▸ Listagem:
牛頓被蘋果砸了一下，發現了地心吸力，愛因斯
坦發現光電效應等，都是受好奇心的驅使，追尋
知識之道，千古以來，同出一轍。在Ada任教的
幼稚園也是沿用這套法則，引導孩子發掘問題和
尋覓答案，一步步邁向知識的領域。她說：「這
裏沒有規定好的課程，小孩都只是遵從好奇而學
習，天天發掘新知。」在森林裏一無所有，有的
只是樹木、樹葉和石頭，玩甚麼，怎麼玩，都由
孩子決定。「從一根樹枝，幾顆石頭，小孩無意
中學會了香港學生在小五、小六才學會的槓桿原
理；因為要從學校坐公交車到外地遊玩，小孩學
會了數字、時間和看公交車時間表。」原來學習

--

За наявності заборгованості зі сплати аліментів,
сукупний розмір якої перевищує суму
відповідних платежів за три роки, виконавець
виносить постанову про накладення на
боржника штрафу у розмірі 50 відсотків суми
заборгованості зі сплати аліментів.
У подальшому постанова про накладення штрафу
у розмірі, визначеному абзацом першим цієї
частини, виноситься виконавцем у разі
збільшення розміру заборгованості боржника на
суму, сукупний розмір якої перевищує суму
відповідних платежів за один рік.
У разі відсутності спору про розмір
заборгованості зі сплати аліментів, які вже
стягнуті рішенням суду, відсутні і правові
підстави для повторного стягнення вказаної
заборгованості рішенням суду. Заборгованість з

▸ Enunciado da tarefa:
Cite textualmente as linhas da listagem, da que contém "牛頓被蘋果砸了一下，發現了地心吸力，愛因斯" até a que contém "會了數字、時間和看公交車時間表。」原來學習", ambas incluídas.

▸ Resolução do problema:
牛頓被蘋果砸了一下，發現了地心吸力，愛因斯
坦發現光電效應等，都是受好奇心的驅使，追尋
知識之道，千古以來，同出一轍。在Ada任教的
幼稚園也是沿用這套法則，引導孩子發掘問題和
尋覓答案，一步步邁向知識的領域。她說：「這
裏沒有規定好的課程，小孩都只是遵從好奇而學
習，天天發掘新知。」在森林裏一無所有，有的
只是樹木、樹葉和石頭，玩甚麼，怎麼玩，都由
孩子決定。「從一根樹枝，幾顆石頭，小孩無意
中學會了香港學生在小五、小六才學會的槓桿原
理；因為要從學校坐公交車到外地遊玩，小孩學
會了數字、時間和看公交車時間表。」原來學習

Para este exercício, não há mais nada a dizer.